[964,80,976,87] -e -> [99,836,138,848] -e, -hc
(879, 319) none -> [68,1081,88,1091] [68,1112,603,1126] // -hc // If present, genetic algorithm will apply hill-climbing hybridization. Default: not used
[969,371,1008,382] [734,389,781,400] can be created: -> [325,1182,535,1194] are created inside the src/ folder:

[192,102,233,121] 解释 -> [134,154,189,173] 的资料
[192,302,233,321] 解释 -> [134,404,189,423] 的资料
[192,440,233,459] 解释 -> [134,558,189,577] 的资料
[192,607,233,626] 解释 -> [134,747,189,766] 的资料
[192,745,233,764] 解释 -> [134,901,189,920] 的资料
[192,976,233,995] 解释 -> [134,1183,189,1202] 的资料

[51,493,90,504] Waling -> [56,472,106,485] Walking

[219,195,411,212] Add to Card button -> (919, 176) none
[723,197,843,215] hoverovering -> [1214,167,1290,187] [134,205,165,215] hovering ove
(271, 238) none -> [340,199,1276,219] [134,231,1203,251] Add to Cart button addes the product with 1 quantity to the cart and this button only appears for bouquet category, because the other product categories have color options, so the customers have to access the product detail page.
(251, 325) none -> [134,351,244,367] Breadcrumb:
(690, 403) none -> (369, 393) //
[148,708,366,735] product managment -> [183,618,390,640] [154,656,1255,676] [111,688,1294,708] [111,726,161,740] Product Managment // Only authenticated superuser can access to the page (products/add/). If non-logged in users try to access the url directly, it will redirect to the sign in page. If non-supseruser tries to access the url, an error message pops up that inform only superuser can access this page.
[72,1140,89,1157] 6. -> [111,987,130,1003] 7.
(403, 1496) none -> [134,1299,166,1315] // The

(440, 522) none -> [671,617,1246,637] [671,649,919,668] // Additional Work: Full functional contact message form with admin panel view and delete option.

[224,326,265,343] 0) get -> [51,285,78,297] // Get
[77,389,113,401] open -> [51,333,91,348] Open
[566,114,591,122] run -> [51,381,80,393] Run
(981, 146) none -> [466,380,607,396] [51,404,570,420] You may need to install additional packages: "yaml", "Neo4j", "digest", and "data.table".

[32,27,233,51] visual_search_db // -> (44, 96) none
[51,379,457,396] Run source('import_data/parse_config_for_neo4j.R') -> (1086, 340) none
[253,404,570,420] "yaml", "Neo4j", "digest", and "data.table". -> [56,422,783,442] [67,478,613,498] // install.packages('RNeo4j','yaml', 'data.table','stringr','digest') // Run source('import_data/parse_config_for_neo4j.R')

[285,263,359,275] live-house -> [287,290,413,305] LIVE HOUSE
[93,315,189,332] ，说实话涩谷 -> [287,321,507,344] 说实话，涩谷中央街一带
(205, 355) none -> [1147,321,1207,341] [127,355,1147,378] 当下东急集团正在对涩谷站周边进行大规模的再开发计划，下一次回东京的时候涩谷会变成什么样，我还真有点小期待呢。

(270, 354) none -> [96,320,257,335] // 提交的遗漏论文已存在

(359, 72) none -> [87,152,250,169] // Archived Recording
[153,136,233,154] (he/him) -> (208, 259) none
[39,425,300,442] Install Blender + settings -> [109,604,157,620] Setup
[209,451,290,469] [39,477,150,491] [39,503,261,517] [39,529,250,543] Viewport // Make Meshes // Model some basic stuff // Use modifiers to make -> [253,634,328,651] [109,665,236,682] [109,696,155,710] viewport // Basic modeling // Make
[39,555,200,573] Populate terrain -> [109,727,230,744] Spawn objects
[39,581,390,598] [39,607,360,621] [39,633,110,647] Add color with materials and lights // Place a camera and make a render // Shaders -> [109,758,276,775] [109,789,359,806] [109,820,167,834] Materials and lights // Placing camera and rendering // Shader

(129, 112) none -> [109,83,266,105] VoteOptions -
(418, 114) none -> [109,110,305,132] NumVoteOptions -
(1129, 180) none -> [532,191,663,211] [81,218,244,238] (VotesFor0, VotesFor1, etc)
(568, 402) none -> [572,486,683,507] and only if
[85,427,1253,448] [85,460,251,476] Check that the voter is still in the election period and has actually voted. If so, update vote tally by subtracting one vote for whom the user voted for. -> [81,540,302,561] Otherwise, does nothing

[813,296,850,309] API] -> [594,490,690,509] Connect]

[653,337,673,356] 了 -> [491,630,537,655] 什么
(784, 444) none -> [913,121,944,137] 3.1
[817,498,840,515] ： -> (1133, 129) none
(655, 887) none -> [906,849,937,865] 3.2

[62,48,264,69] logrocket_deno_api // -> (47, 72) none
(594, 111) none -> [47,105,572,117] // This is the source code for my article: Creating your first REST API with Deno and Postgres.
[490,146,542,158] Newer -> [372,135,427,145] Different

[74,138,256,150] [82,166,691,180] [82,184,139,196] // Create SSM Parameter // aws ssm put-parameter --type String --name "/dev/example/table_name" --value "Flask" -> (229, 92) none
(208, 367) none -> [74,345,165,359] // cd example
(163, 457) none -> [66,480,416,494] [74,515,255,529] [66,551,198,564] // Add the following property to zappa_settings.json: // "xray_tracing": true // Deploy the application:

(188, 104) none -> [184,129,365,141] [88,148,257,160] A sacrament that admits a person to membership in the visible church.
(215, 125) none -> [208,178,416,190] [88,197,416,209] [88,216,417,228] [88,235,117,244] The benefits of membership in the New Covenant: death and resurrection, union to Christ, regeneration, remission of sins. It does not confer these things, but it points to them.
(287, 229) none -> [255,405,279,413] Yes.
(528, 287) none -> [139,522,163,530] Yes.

> _Exercise requirements_
How many lines in the listing above have the word "only" in them? Count them and give the number alone.

> _Answer space_
3